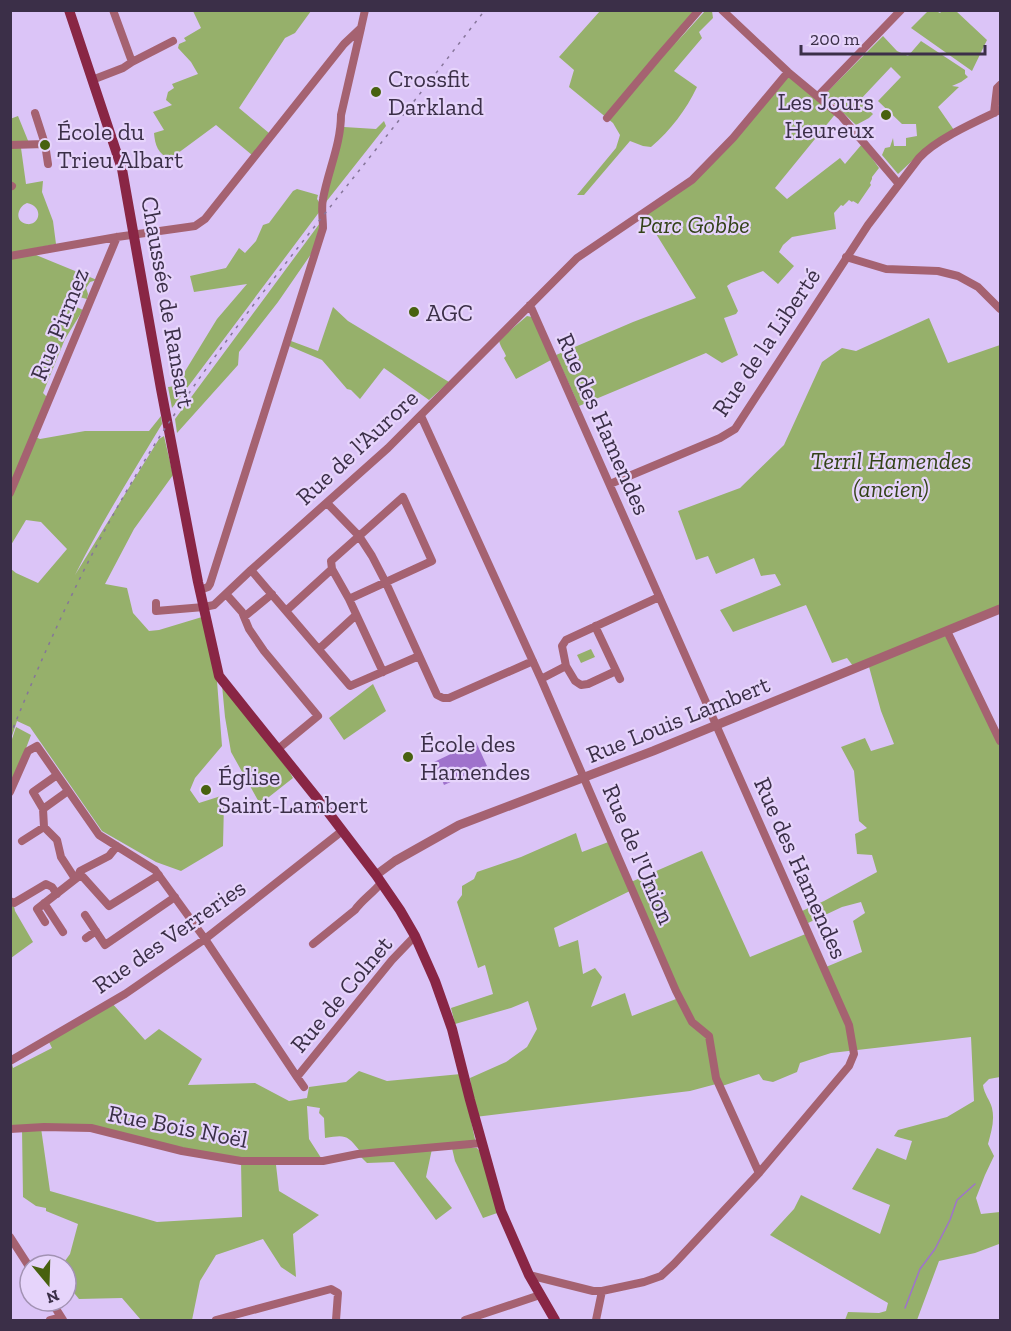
<svg xmlns="http://www.w3.org/2000/svg" width="1011" height="1331" font-family="'Zilla Slab',serif">
<style>
.green{fill:#96b06b;fill-rule:evenodd}
.water{fill:#9f72cc}
.lines{fill:none;stroke-linecap:round;stroke-linejoin:round}
.stream{stroke:#9f72cc;stroke-width:1.5}
.minor{stroke:#a56271;stroke-width:8}
.tertiary{stroke:#a56271;stroke-width:9}
.secondary{stroke:#892645;stroke-width:10}
.rail{stroke:#86759a;stroke-width:1.5;stroke-dasharray:3 6;stroke-linecap:butt}
.poi-dot{fill:#48610f;stroke:#e6d4fb;stroke-width:2}
.labels{text-anchor:middle;dominant-baseline:central;stroke-width:4.5;stroke-linejoin:round;paint-order:stroke}
.poi-label{font-size:24px;fill:#3b2f48;stroke:#e6d4fb;text-anchor:start}
.park-label{font-size:24px;font-style:italic;fill:#334218;stroke:#e6d4fb}
.street-label{font-size:24px;fill:#3b2f48;stroke:#e6d4fb}
</style>
<rect width="100%" height="100%" fill="#dbc4f7"/>
<!-- green -->
<path class="green" d="M929,10L936,11L940,13L942,11H956L987,40L972,71L911,28Z
M193,11H311L295,33L285,38L239,108L269,133L252,155L216,125L170,159C158,154 155,145 154,133L164,130L153,112L172,105L166,100L168,92L174,88L172,84L198,74L191,62L178,48L179,44L186,41L184,38L201,28Z
M600,11H703L675,44L705,11H712L713,18L699,32L702,38L674,71L697,87C686,110 671,130 651,147L643,146L630,141L584,195H577L616,148L620,135L613,123L569,87L574,70L559,57Z
M883,36L897,51L908,56L921,41L965,70V74L968,77L961,82L952,86L959,87L938,107L954,130L927,147L898,174L882,155L885,148L890,147L893,138L894,146H906V138L917,136L916,124H902L878,101L901,77L891,67L859,101L873,114L869,118L856,125L827,97V92Z
M788,72L837,112L775,188L787,199L840,158L845,164L862,144L879,168L872,177V179L870,183L871,185L858,204L853,201L852,202L849,200L843,206L841,205L834,213L836,229L792,237L783,245L779,252L794,266L778,284L763,271L731,283L727,286L738,311L736,314L724,318L738,355L722,363L706,353L579,406L556,355L633,322L696,298L643,213L692,180Z
M18,116L29,143L21,148L26,184L43,181L42,192L53,221L56,244L11,253L10,119ZM27,203C44,206 40,226 27,224C14,222 17,207 27,203Z
M384,121L386,126L326,202L325,198L344,127L376,129Z
M297,189L318,195L317,199L319,202L320,211L172,408L168,387L176,386L217,319L247,284L194,292L190,276L226,268L239,248L245,253L256,241L263,225L269,223L293,191Z
M320,223L318,244L278,302L239,352L238,365L177,433L175,419Z
M36,255L97,280L90,282L86,288L88,294L87,299L67,294L64,301L83,310L65,339L43,393L47,397L33,436L40,439L85,431H149L161,416L162,424C132,474 101,523 75,575L159,439L164,436L173,475L134,529L105,584L127,588L133,613L149,631L159,630L202,617L217,681L222,746L195,778L190,790L199,803L221,796L224,803L223,846L181,871L156,862L102,831L30,727L17,721L11,739V569L16,573L38,583L67,549L41,522L26,520L11,545V257Z
M333,307L348,321L449,382L429,400L384,368L360,399L351,390L347,389L322,360L289,346L291,341L318,351Z
M527,316L532,317L551,360L516,379L504,358L506,356C504,350 500,347 499,340Z
M929,318L948,363L1000,345V607L939,632L948,637L1000,734V1077L989,1079L983,1085C984,1094 990,1100 992,1108C995,1121 991,1132 988,1144L994,1156L985,1175L976,1198L981,1214L1000,1212V1241L999,1244L975,1253L939,1261L917,1320H845L848,1312L879,1313L886,1311L888,1303L770,1235L794,1209L801,1195L880,1234L890,1205L852,1189L877,1148L906,1160L912,1141L894,1136L898,1130L947,1117L974,1101L971,1037L831,1053L800,1063L797,1072L773,1082L763,1080L759,1074L722,1086L720,1083L690,1091L475,1117L470,1078L506,1062L527,1047L537,1029L528,1001L511,1008L455,1024L451,1008L493,994L485,965L478,968L457,902L462,895V886L474,879L477,872L521,857L576,833L582,852L611,841L632,890L554,928L559,947L578,940L583,974L595,968L602,977L591,1007L625,993L632,1016L676,999L631,882L702,851L750,957L808,933L826,967L862,952L853,921L865,913L861,902L842,907L808,923L802,911L824,901L877,872L872,855L857,854L855,834L867,828L859,821L854,771L841,747L865,738L871,751L894,744L881,711L868,663L853,666L847,658L832,663L806,605L733,632L720,610L781,585L775,574L761,576L754,558L716,574L708,556L696,560L678,511L740,488L784,445L822,362L842,348L856,351Z
M591,649L595,657L581,663L577,655Z
M373,684L386,711L344,740L329,718Z
M222,685L289,771L293,778L260,804L231,752L225,717Z
M16,727L31,735L11,788V742Z
M10,901L14,906L15,911L33,942L11,958Z
M111,1002L145,1040L159,1029L202,1059L188,1085L255,1083L289,1101L307,1098L309,1087L346,1082L359,1071L387,1081L461,1074L476,1144L359,1150C347,1134 344,1135 325,1138L324,1118L319,1113L320,1108L307,1106L309,1139L323,1161L248,1162L276,1165L279,1191L319,1215L293,1234L296,1277L281,1267L263,1239L216,1255L200,1281L192,1320H141L122,1298L79,1299L66,1283V1265H62L70,1254L78,1224L46,1211V1208L36,1206L23,1197L22,1129H11L10,1065L12,1064L13,1068L52,1048L49,1042ZM41,1128H91L241,1161L242,1217L157,1222L50,1191Z
M452,1148H477L481,1153L500,1212L483,1218L455,1161Z
M432,1149L426,1177L452,1208L436,1220L394,1162L367,1163L358,1154Z"/>
<!-- water -->
<path class="water" d="M476,742L487,766L444,785L434,762Z"/>
<g class="lines">
<!-- stream -->
<path class="stream" d="M905,1308L920,1269L935,1249L950,1220L957,1200L975,1184"/>
<!-- minor -->
<path class="minor" d="M722,10L788,72L841,116L898,183
M132,62L173,41
M92,80L123,68L132,62L113,10
M818,96L901,10
M35,113L45,144L48,164
M994,113L997,88L1000,85
M607,118L659,56L699,10
M10,145L45,144
M10,185L12,186
M10,256L117,237L188,227L195,226L205,219L344,44L361,28L365,10
M846,257L886,269L938,271L958,276L978,287L1000,309
M421,416L541,679L676,991L692,1022L709,1036L716,1078L759,1173
M610,484L720,438L735,429L868,225L919,158C936,139 977,121 1000,110
M10,493L117,237
M327,503L359,536L372,556L386,583L437,695L443,698H449L533,661
M251,570L350,686L419,656
M200,590L208,587L210,584L323,228C323,219 321,208 323,199C328,171 341,144 341,115L361,28
M226,594L242,612L249,629L264,651L318,716L278,749
M349,599L432,561L403,497L331,561L332,569L349,599L383,672
M156,603V611L204,607L214,605L251,570L388,448L577,258L692,180L733,138L788,72
M287,610L332,569
M244,617L272,594
M595,626L620,679
M947,631L1000,741
M319,649L356,615
M616,671L588,684L581,685L575,681L566,666L562,646L566,640L659,597
M541,679L566,666
M68,791L43,809L44,827L57,840L61,857L74,877H83L109,906L159,875
M10,792L28,751L37,746L99,835L155,870L205,939L297,1077L392,960L415,936
M43,809L33,792L57,775
M22,841L44,827
M10,901L14,903L46,884L52,887L57,894
M44,903L63,932
M85,915L105,945L175,897
M45,922L37,909L78,877L80,871L109,856L117,846
M86,938L96,931
M313,944L355,910C362,900 373,893 381,883
M10,1061L125,994L205,939L342,831
M297,1077L304,1087
M10,1129L44,1127L91,1128L182,1151L241,1161H323L358,1154L482,1143
M10,1237L30,1268
M529,1275L593,1291H602L644,1282L661,1276L674,1264L759,1173L849,1066L854,1054L849,1025L530,305
M51,1301L63,1320
M50,1320L61,1317
M216,1320L331,1289L338,1293L336,1320
M465,1320L540,1295
M596,1320L602,1291"/>
<!-- tertiary -->
<path class="tertiary" d="M376,875L395,861L459,825L653,751L1000,609"/>
<!-- secondary -->
<path class="secondary" d="M69,10L122,169L161,389L198,582L219,676L328,812L376,875L400,910L415,936L435,981L452,1029L470,1100L501,1211L529,1275L555,1320"/>
<!-- rail -->
<path class="rail" d="M10,736C50,636 96,538 153,447C210,358 276,275 342,192C390,132 438,71 485,10"/>
</g>
<!-- markers -->
<g class="poi-dot">
<circle cx="376" cy="92" r="6"/>
<circle cx="886" cy="115" r="6"/>
<circle cx="45" cy="145" r="6"/>
<circle cx="414" cy="312" r="6"/>
<circle cx="408" cy="757" r="6"/>
<circle cx="206" cy="790" r="6"/>
</g>
<g class="labels">
<!-- poi labels -->
<g class="poi-label">
<text x="388" y="78">Crossfit<tspan x="388" dy="28">Darkland</tspan></text>
<text x="874" y="101" text-anchor="end">Les Jours<tspan x="874" dy="28">Heureux</tspan></text>
<text x="57" y="131">École du<tspan x="57" dy="28">Trieu Albart</tspan></text>
<text x="426" y="312">AGC</text>
<text x="420" y="743">École des<tspan x="420" dy="28">Hamendes</tspan></text>
<text x="218" y="776">Église<tspan x="218" dy="28">Saint-Lambert</tspan></text>
</g>
<!-- park labels -->
<g class="park-label">
<text x="694" y="224">Parc Gobbe</text>
<text x="891" y="460">Terril Hamendes<tspan x="891" dy="28">(ancien)</tspan></text>
</g>
<!-- street labels -->
<g class="street-label">
<text transform="translate(168 302) rotate(80)">Chaussée de Ransart</text>
<text transform="translate(59 324) rotate(-68)">Rue Pirmez</text>
<text transform="translate(766 342) rotate(-56)">Rue de la Liberté</text>
<text transform="translate(604 424) rotate(66)">Rue des Hamendes</text>
<text transform="translate(357 447) rotate(-43)">Rue de l'Aurore</text>
<text transform="translate(678 719) rotate(-22)">Rue Louis Lambert</text>
<text transform="translate(639 854) rotate(67)">Rue de l'Union</text>
<text transform="translate(801 868) rotate(66)">Rue des Hamendes</text>
<text transform="translate(169 936) rotate(-35)">Rue des Verreries</text>
<text transform="translate(341 994) rotate(-50)">Rue de Colnet</text>
<text transform="translate(178 1126) rotate(11)">Rue Bois Noël</text>
</g>
</g>
<!-- border -->
<rect width="1011" height="1331" fill="none" stroke="#3b2f48" stroke-width="24"/>
<!-- north arrow -->
<g transform="translate(48 1283) rotate(161)"><circle r="28" fill="#e6d4fb" stroke="#a292b3" stroke-width="1.5"/>
<path d="M0-4.5L10 22L0 15L-10 22Z" fill="#48610f"/>
<text y="-9" font-size="16" font-weight="bold" text-anchor="middle" fill="#3b2f48">N</text>
</g>
<!-- scale -->
<path d="M801 45v9h184v-9" fill="none" stroke="#3b2f48" stroke-width="3"/>
<text x="810" y="45" font-size="18" fill="#3b2f48" stroke="#e6d4fb" stroke-width="4.5" paint-order="stroke">200 m</text>
</svg>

══════

— AIM OF THE EXERCISE —
What lines above contain the string "Lambert"? Copy all of them.

— SOLUTION BELOW —
<text x="218" y="776">Église<tspan x="218" dy="28">Saint-Lambert</tspan></text>
<text transform="translate(678 719) rotate(-22)">Rue Louis Lambert</text>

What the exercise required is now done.